En fin, olvidé aquel titular. Supuse que no habría manera de acercarse a ella y decirle as cosas que ninguno de sus anfitriones le contará: los centenares de presos políticos tras las protestas del 11-J; el decreciente porcentaje de universitarios negros en este país; el reclamo de un «estado de emergencia» tras los feminicidios de los últimos meses, etcétera.
Sin embargo, ahora estaba allí casualmente, junto a los reporteros que discuten qué ubicación es mejor para tomar sus fotografías, los soldados que repiten sus pasos marciales, la trompeta que ensaya hasta el último momento. Sentada, esperando la reanudación de mi clase de baile, veo aparecer un Mercedes Benz que trae a la mismísima Francia Márquez, recién llegada a la isla, para rendir honores ante la estatua de Martí. Rodeada de militares y funcionarios, es difícil distinguirla. Estoy segura de que tampoco ella logra ver más allá del círculo oficial que la envuelve. No puede verme a mí, y tampoco a los niños que esperan para volver a patear el balón y no dejan de preguntarse a qué se debe tanto revuelo.

El seguroso continúa vigilante, lejos del grupo. De espaldas a las coronas de inmensas rosas blancas colocadas junto al pedestal de granito negro, se cerciora de que nadie irrumpa en el espacio protocolar.
Josefina Vidal acompaña a Francia Márquez en las fotos finales. Veo a la vicepresidenta colombiana sonreír a la cámara y marcharse por donde mismo vino, custodiada por funcionarios y militares.

Tampoco debió escuchar a la madre que estuvo gritando improperios aquí cerca. Francia Márquez no pudo asomarse al Malecón.
Se van los periodistas y, aparentemente, también los segurosos.
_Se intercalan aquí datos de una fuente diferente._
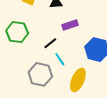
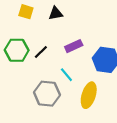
purple rectangle: (70, 25) -> (74, 46), moved
black line: (50, 43) -> (41, 52), moved

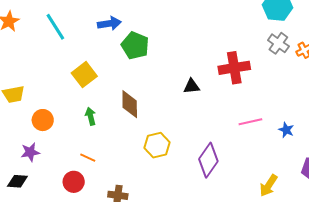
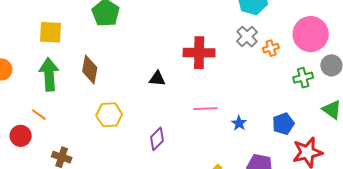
yellow square: (84, 75) -> (50, 32), turned 30
black triangle: (192, 86) -> (157, 79), moved
green arrow: (91, 116) -> (49, 74), size x1.8
purple diamond: (208, 160) -> (157, 139), size x0.7

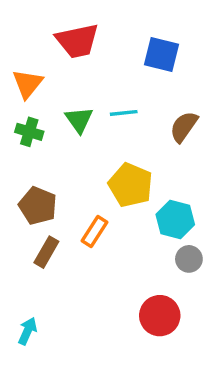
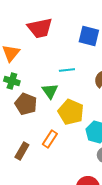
green triangle: (79, 120) -> (50, 91), moved
brown pentagon: (38, 206) -> (26, 104), moved

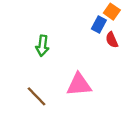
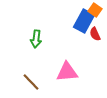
blue rectangle: (99, 25) -> (84, 21), size x1.6

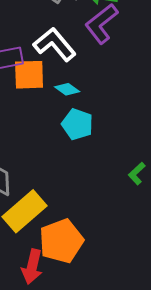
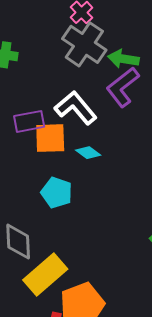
cyan pentagon: (77, 124) -> (57, 193), moved

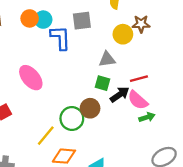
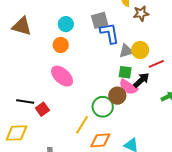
orange circle: (30, 18) -> (61, 45), moved
brown star: (141, 24) -> (141, 13), moved
yellow circle: (123, 34) -> (140, 50), moved
blue L-shape: (60, 38) -> (110, 33), moved
pink semicircle: (138, 100) -> (128, 87), moved

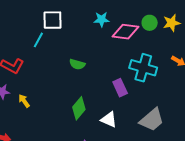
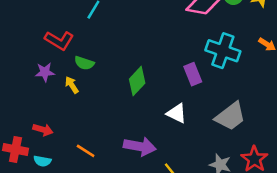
green semicircle: (77, 64) -> (84, 63), moved
green diamond: (79, 108) -> (137, 81), moved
Nuestro profesor da play a la kizomba, como si nada. Nadie se atreve a regresar bajo la sombra ecuestre, salvo uno de los niños futboleros que se acerca a las rosas blancas, inmensas, importadas.
Se para, diminuto, ante el granito negro y, echando un último vistazo a los alrededores, arranca una rosa de la corona. Entonces se manda a correr hacia un arbusto, como huyendo de un regaño seguro.
Pronto ha vuelto a ser jueves por la tarde. Mi compañero está listo para el próximo paso y, tras dos vueltas, veo que el niño retorna junto a la corona de flores, repite el protocolo de vigilancia, y se lleva otra rosa… «La kizomba es africana», dos vueltas, y dos niños extirpando cuatro rosas y escabulléndose. «El abrazo tiene que ser con el brazo derecho, bloqueando el torso», seis niños deshilachando ambas coronas, una vez confirmado que la Seguridad se ha ido…
Nadie los regañó por llevarse las rosas que Francia Márquez había puesto a los pies de esas tres toneladas de bronce que modelan un Martí a punto de morir. Nadie podía hacerlo. Eran sujetos líricos corriendo con las rosas de los muertos en sus manos.
Le oí gritar a uno de ellos que los yumas, fijo, comprarían aquellas flores.